Actions to take -
(a) From the post on stale-while-revalidate caching in ColdFusion, pull out the passage that begins with the words "For Our Background" and ends after the words "a background refresh.". Copy it word for word.
(b) According to the post on stale-while-revalidate caching in ColdFusion, why did the author use runAsync() instead of the CFThread tag for the background refresh? Answer in one to three sentences.
(c) Continue the post on stale-while-revalidate caching in ColdFusion from its last sentence.

Considering A Stale-While-Revalidate Pattern To Caching In ColdFusion
In a recent episode of Syntax.fm, Scott and Wes discussed HTTP caching headers. From their discussion, I learned that there is am experimental value called, stale-while-revalidate
. And, while this post isn't about HTTP caching, their discussion got me thinking about different ways in which I might manage a server-side cache of data that needs to be kept in-sync with a remote data source. I wanted to do some noodling of what a "stale while revalidate" workflow might look like in ColdFusion.
The concept, "stale while revalidate", usually means that your request to read a value is served immediately from a cache. Then, a background non-blocking request is spawned to fetch the latest value from the "source of truth". This allows subsequent requests for the value to receive the most up-to-date version. This allows all requests for the value to be extremely fast since they are all fulfilled using locally-cached data.
This Is An Optimization
To be clear, this is an optimization technique. Instead of reading from a cached value, we could always fetch data from the "source of truth" when fulfilling the request. In fact, trying to read from a cached value adds a good bit of complexity. As such, I would likely only attempt to use a stale-while-revalidate pattern if I was either already seeing latency issues; or, if I expecting to have a high-throughput Read scenario and I wanted to keep the emotional cost of performing that Read low for the developers.
Cached Data May Necessitate Synchronization
If I'm going to be reading from a cache, it almost certainly means that I'm going to be sharing that cache across multiple, concurrent requests. As such, there is likely going to be some need for synchronized access to the cached data. There's no "one size fits all" here since the type and shape of the cached data will drive the synchronization requirements.
For example, Struct access in ColdFusion is already synchronized - meaning, it is thread-safe by default. Here's a quote from the Lucee CFML doc:
Note, the type "synchronized" is no longer supported and will be ignored; all struct/scopes are "thread safe" since version 4.1.
Array are, apparently, also synchronized by default; though, I've definitely hit an Array iteration deadlock in earlier versions of Lucee CFML. And, fun fact: I just learned while writing this post that arrayNew()
allows you to pass in an argument for creating non-synchronized arrays.
That said, data-structure access isn't the only potential reason for synchronization; but, getting into all the reasons you might want to lock access is beyond the scope of this post.
runAsync()
For Our Background Revalidate Operation
Using For this exploration, I'm going to use the runAsync()
function to implement the background cache refresh. I honestly have next-to-no experience with runAsync()
- the last time that I used it was in 2019. Normally, I just use the CFThread
tag; or, run parallel iterations over Arrays.
That said, the ergonomics of runAsync()
feel a bit lighter; though, I don't actually know if there's much of a technical difference between the task runner for this function and the task runner for the CFThread
tag. In this exploration, I chose runAsync()
specifically because it returns a value (a Future
) that I can store. This makes it easier to know if I've already requested a background refresh.
ASIDE: The
CFThread
tag stores a reference to the spawned thread in thecfthread
scope. As such, I could have implemented this experiment with aCFThread
tag; but, it's just easier to use the returned value fromrunAsync()
.

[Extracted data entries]

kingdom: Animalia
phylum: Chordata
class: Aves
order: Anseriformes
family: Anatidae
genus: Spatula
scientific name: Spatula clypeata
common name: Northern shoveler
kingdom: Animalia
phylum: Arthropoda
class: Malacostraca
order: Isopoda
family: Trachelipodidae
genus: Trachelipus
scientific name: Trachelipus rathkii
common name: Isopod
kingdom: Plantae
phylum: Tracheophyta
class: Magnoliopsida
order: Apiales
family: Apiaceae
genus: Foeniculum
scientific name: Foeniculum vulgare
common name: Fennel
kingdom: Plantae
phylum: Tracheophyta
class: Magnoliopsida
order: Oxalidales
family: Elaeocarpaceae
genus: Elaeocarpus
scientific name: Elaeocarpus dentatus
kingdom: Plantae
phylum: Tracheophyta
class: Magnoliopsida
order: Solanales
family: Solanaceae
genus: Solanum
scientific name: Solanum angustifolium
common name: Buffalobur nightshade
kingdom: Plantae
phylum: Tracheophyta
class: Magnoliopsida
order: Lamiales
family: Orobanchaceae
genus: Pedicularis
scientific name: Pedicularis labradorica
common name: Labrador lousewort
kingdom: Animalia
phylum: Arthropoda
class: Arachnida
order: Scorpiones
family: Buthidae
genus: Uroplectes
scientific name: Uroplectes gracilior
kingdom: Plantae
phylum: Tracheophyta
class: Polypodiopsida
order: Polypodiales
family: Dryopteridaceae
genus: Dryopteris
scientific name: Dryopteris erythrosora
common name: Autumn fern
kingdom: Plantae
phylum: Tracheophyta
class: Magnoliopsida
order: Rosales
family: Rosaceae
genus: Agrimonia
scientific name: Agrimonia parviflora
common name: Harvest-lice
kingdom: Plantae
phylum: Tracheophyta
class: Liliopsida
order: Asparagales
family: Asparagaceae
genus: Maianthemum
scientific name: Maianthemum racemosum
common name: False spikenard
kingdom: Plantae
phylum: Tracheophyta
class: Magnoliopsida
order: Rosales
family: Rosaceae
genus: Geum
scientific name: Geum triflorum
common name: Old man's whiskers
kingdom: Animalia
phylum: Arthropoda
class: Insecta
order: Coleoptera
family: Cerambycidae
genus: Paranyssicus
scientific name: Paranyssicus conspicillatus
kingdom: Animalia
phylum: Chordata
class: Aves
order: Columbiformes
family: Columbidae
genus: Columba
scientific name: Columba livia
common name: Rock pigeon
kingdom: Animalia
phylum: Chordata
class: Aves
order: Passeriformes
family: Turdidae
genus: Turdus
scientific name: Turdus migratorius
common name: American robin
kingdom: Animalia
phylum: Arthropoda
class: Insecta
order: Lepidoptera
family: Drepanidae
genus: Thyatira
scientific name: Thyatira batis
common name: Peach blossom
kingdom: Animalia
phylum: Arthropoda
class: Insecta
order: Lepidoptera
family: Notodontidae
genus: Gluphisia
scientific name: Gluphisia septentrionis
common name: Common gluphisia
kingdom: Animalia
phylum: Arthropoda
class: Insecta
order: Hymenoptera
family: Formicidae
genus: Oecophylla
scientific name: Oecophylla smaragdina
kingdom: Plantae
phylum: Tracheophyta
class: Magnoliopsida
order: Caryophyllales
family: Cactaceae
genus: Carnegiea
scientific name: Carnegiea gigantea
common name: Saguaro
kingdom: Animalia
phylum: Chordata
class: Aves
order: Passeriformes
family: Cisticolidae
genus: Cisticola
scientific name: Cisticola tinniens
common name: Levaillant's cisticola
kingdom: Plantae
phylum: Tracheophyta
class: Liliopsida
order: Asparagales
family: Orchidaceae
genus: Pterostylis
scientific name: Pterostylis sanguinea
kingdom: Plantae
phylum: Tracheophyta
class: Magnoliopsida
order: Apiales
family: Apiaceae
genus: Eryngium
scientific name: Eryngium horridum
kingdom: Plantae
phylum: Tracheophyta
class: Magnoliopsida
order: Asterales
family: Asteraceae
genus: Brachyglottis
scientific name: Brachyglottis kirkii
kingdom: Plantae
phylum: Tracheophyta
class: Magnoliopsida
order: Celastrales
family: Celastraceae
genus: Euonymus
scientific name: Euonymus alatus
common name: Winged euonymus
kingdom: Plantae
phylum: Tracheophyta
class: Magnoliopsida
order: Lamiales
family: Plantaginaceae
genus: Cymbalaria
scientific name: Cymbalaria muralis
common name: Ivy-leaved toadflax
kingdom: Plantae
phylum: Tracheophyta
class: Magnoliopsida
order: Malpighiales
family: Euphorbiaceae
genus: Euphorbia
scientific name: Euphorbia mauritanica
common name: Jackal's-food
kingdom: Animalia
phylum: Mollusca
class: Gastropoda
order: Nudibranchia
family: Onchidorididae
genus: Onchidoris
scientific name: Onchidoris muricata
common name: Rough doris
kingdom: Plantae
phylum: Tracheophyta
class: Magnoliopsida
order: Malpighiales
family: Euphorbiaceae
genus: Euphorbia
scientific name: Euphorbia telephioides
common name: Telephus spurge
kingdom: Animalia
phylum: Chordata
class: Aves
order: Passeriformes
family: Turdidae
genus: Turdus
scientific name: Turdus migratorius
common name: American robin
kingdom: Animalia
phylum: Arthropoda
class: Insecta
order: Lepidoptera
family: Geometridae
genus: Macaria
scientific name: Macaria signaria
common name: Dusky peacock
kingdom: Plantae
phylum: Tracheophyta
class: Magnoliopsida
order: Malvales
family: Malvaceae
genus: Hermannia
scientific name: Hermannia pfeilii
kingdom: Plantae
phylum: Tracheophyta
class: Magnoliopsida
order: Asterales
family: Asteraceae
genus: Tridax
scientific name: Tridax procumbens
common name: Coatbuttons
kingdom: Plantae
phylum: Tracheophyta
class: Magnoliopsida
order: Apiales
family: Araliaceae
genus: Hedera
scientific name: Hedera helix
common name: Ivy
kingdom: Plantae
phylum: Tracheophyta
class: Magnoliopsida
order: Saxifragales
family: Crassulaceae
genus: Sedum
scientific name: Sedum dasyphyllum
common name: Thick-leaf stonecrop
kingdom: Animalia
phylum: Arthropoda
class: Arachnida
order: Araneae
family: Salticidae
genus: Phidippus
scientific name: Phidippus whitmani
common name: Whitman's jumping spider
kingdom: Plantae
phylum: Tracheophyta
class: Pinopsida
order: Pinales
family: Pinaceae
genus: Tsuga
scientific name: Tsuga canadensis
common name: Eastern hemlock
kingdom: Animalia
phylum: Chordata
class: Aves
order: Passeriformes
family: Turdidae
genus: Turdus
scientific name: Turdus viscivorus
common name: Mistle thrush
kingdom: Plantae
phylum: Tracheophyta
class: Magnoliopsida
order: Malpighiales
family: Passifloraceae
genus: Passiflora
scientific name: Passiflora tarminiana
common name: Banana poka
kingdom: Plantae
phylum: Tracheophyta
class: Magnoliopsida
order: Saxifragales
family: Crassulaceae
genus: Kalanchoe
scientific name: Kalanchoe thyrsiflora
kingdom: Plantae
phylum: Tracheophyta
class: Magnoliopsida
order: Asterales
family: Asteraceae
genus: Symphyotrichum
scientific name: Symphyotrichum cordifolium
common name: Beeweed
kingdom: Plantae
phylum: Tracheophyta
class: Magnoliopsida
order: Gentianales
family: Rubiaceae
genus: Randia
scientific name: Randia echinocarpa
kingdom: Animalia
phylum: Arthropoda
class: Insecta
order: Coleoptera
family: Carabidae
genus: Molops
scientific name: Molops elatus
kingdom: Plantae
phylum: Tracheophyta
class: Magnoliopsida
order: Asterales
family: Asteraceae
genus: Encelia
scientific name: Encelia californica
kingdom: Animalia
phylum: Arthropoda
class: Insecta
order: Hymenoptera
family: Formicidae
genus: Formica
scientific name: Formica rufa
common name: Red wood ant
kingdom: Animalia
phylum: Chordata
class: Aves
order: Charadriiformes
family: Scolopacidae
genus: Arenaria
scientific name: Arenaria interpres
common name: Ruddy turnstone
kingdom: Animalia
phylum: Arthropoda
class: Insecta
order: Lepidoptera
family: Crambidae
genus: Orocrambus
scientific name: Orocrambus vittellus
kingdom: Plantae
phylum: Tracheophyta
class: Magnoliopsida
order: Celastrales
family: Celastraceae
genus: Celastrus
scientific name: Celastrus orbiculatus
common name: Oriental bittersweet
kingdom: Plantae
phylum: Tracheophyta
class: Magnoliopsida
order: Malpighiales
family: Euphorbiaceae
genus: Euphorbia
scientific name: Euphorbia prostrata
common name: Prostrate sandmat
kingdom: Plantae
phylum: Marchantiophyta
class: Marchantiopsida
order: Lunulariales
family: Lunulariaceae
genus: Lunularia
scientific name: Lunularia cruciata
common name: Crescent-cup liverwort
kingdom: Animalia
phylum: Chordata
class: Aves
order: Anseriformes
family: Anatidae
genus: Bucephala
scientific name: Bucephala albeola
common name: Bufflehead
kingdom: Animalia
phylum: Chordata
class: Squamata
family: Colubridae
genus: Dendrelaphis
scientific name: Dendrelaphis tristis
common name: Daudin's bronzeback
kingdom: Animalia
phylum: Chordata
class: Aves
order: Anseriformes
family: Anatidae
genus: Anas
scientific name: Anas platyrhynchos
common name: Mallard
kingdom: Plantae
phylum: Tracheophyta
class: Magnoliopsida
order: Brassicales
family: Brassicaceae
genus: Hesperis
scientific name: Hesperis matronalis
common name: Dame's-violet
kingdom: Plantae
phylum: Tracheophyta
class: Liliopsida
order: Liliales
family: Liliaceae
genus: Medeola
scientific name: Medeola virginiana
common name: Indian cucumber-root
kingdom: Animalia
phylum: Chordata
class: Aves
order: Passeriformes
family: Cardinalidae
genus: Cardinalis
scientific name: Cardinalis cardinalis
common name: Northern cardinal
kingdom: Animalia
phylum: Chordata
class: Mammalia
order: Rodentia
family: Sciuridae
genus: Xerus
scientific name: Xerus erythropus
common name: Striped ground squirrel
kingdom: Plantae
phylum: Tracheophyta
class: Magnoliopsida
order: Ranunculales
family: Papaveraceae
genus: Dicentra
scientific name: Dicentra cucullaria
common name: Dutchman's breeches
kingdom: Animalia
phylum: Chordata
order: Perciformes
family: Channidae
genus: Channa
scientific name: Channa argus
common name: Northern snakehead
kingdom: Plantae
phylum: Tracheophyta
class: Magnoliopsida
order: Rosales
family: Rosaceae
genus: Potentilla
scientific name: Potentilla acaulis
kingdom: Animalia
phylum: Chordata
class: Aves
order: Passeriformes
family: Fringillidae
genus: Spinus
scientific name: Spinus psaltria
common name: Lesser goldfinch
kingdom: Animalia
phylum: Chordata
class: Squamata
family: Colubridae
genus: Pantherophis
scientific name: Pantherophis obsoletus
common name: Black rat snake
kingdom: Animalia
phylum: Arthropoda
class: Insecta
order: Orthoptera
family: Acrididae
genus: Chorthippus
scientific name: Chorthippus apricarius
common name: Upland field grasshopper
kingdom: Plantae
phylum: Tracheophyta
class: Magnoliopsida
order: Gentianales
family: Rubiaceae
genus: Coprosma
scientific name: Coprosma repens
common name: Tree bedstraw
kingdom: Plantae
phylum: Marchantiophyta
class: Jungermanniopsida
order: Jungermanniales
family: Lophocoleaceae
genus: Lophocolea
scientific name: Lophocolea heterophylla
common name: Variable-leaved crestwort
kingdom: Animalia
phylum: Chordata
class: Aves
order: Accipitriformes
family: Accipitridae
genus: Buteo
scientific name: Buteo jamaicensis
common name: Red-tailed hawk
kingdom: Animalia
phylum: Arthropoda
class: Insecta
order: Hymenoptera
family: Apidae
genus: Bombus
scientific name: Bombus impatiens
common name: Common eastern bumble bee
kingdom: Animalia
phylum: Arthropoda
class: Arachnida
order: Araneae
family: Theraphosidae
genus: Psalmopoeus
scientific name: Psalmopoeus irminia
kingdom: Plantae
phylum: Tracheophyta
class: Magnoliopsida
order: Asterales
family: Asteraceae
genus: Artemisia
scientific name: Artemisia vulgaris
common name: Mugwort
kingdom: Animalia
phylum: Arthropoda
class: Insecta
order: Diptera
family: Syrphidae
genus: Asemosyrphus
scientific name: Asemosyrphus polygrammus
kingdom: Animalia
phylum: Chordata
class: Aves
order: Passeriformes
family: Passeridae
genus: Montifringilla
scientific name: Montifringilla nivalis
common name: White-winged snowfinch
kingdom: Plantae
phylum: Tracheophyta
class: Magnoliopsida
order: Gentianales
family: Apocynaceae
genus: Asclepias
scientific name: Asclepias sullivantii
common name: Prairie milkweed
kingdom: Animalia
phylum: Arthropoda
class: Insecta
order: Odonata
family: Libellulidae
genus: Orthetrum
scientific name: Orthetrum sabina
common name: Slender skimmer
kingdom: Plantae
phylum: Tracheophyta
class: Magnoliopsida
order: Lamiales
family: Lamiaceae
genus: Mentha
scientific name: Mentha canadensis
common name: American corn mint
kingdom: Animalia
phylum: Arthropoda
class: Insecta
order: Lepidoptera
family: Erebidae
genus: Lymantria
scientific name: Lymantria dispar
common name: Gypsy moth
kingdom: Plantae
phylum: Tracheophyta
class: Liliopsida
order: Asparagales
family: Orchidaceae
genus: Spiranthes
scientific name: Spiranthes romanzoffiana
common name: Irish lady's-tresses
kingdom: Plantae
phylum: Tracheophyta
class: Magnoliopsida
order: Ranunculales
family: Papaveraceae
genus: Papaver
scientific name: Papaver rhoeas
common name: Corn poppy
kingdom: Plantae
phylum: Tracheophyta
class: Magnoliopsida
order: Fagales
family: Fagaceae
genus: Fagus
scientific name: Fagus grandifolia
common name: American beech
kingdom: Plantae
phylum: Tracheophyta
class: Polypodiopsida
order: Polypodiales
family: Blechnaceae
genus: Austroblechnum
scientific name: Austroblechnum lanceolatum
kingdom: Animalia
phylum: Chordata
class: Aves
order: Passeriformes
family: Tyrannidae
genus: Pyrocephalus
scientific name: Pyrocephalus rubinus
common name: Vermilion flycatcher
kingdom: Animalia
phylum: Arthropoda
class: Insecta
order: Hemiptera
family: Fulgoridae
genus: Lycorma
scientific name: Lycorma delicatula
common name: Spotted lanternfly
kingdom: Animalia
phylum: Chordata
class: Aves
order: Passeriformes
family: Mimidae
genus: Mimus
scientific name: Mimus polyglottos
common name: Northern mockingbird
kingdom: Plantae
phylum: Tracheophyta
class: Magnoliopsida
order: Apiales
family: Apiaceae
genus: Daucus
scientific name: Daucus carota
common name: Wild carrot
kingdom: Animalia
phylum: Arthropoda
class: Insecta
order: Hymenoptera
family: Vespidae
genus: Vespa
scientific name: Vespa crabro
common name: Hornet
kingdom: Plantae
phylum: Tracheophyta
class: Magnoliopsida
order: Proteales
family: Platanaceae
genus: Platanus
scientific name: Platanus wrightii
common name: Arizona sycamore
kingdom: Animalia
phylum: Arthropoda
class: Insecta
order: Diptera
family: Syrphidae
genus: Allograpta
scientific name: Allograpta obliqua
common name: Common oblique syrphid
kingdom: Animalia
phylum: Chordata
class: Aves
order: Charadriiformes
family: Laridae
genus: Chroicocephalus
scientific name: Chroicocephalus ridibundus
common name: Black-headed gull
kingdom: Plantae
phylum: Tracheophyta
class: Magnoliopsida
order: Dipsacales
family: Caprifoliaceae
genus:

Answers for the exercise -
(a)
For Our Background Revalidate Operation
Using For this exploration, I'm going to use the runAsync()
function to implement the background cache refresh. I honestly have next-to-no experience with runAsync()
- the last time that I used it was in 2019. Normally, I just use the CFThread
tag; or, run parallel iterations over Arrays.
That said, the ergonomics of runAsync()
feel a bit lighter; though, I don't actually know if there's much of a technical difference between the task runner for this function and the task runner for the CFThread
tag. In this exploration, I chose runAsync()
specifically because it returns a value (a Future
) that I can store. This makes it easier to know if I've already requested a background refresh.

(b) The author chose runAsync() because it returns a value, a Future, that can be stored. Storing that Future makes it easier to know whether a background refresh has already been requested.

(c)
To keep things simple, my cached value is going to be a Boolean. And, our background cache revalidation will simply flip the Boolean value. I'm going to scope the revalidation to the current ColdFusion Request. Meaning, only the first read of the value in a given ColdFusion Request will spawn the background check - subsequent reads of the value in the same request will just read from the cache and will trigger no other actions.
Here's my demo ColdFusion component, Flag.cfc
. It only exposes a single method - getValue()
- which returns the currently-cached value and then spawns the background cache revalidation:
component
output = false
hint = "I provide access to a flag value which is refreshed asynchronously."
{
/**
* I initialize the flag value.
*/
public void function init() {
variables.currentValue = false;
}
// ---
// PUBLIC METHODS.
// ---
/**
* I get the CURRENT flag value, which may be STALE. Accessing the flag value MAY
* trigger a BACKGROUND FETCH to re-cache the latest value.
*/
public boolean function getValue() {
revalidateInBackground();
// NOTE: For the sake of this demo, we're going to consider this value to be a
// thread-safe value. As such, we're not going to apply any locking around its
// access despite it being cached in-memory and shared across requests.
return( currentValue );
}
// ---
// PRIVATE METHODS.
// ---
/**
* I spawn an asynchronous thread to revalidate the flag in the background.
*/
private void function revalidateInBackground() {
var futureKey = "$$flagAsyncFuture";
// Only run the async validation once per request (an optimization).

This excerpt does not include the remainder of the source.